2020年10月25日 星期日

World Series Hero Brett Phillips Is Living His Best Life

Whee! Ronald Martinez/Getty Images

The Tampa Bay Rays were down 2 games to 1 in the 2020 World Series and trailing 7-6 with two outs and two runners on in the bottom of the ninth inning of Game 4. The guy at the plate, Brett Phillips, is known for his speed; he’d entered the game an inning earlier as a pinch runner. He was … not the guy Tampa wanted with a bat in his hand and its season on the precipice. Phillips, a career .202 hitter, had two at-bats and zero hits during these playoffs and wasn’t even on the Rays’ roster for the American League Championship Series. And then, facing Dodgers closer Kenley Jansen, he fell behind in the count 1-2.

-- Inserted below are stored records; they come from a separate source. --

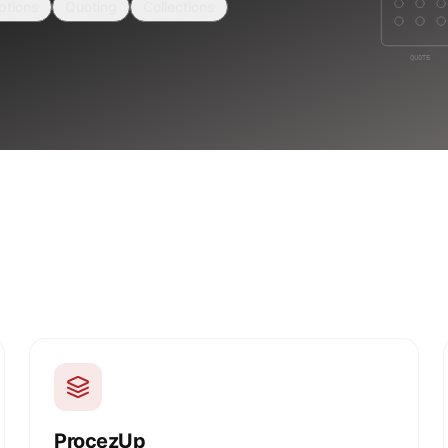
ptions
Quoting
Collections
ProcezUp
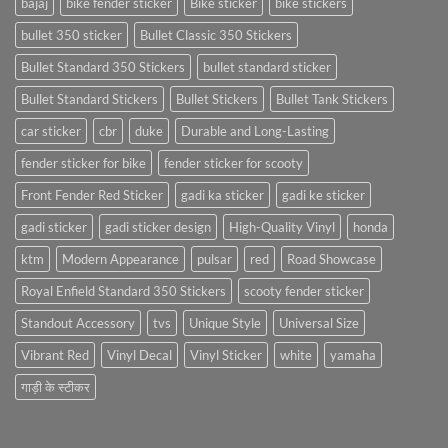
bajaj
bike fender sticker
Bike sticker
bike stickers
bullet 350 sticker
Bullet Classic 350 Stickers
Bullet Standard 350 Stickers
bullet standard sticker
Bullet Standard Stickers
Bullet Stickers
Bullet Tank Stickers
car sticker
cbr
duke
Durable and Long-Lasting
fender sticker for bike
fender sticker for scooty
Front Fender Red Sticker
gadi ka sticker
gadi ke sticker
gadi sticker
gadi sticker design
High-Quality Vinyl
honda
ktm
Modern Appearance
pulsar
red
Road Showcase
Royal Enfield Standard 350 Stickers
scooty fender sticker
Standout Accessory
tvs
Unique Style
Universal Size
Vibrant Red
Vinyl Decal
Vinyl Sticker
white
yamaha
गाड़ी के स्टीकर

With a 1-2 count, major-league hitters (including the ones who are a lot better at hitting than Brett Phillips) don’t even bat .200 in aggregate. Phillips started the at-bat with little hope. By this point, with the Rays a strike away from a 3-1 World Series deficit, a little bit of hope felt like a lot more hope than was reasonable.

For Phillips, this all must have felt very strange. The Rays are his hometown team; he actually grew up with Rays posters on his wall. (I’m hoping he had a Toby Hall poster, because it would be funny if there were Toby Hall posters.) When Phillips came to Tampa via trade earlier this season, he called it “a dream inside of a dream.”

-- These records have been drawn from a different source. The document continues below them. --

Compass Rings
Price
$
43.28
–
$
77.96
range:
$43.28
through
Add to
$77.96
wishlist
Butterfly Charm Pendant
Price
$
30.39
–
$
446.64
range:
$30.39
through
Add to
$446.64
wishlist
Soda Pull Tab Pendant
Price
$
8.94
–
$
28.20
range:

So what do you call this, Brett Phillips?

Phillips’ soft liner should’ve only tied the game 7-7. But Dodgers center fielder Chris Taylor booted the ball, which spurred the Rays’ Randy Arozarena to make the ill-advised decision to charge for home … a decision that looked even more ill-advised when Arozarena made like Daniel Jones and toppled over halfway past third base … a decision that became, somehow, a genius maneuver when Dodgers catcher Will Smith made a swipe tag he didn’t have to make, lost the ball, and allowed Arozarena to dive home safely with the winning run. Rays 8 - Dodgers 7. World Series tied two games all. Whew.

It took Phillips a few minutes to gather himself for his on-field post-game interview, which makes sense when you watch how he spent the preceding moments.

When Phillips did get it together, he sounded like he’d just woken up from a dream inside of a dream wrapped inside a chalupa sold at a stand on a beach somewhere far away from the World Series.

There’s only one other baseball player who’s ever done what Phillips did in Game 4—get a game-winning hit in the World Series with his team down to its last strike. That player is Kirk Gibson, who limped off the bench for the Dodgers in Game 1 of the 1988 World Series and cranked a home run off the A’s Dennis Eckersley.

Legendary Dodgers broadcaster Vin Scully, calling that game on NBC, said of Gibson’s home run: “In a year that has been so improbable … the impossible has happened!” Jack Buck, calling it on the radio, shouted, “I don’t believe what I just saw!”

Jack’s son Joe Buck had more than enough to do just to narrate the 20 seconds of not-so-Dodgers-friendly chaos that spooled out before him on Saturday night. And, to his credit, he got everything exactly right.

Jansen. That is into center field. Here comes Kiermaier. Phillips has tied the game.

Arozarena coming around. Throw home, now he stumbles. But the ball gets away! Tampa Bay wins it!

Brett Phillips, Game 4 hero!

That last bit—Brett Phillips, Game 4 hero—sounds like it must be wrong. But I saw it, so I guess I believe it. Brett Phillips, Game 4 hero!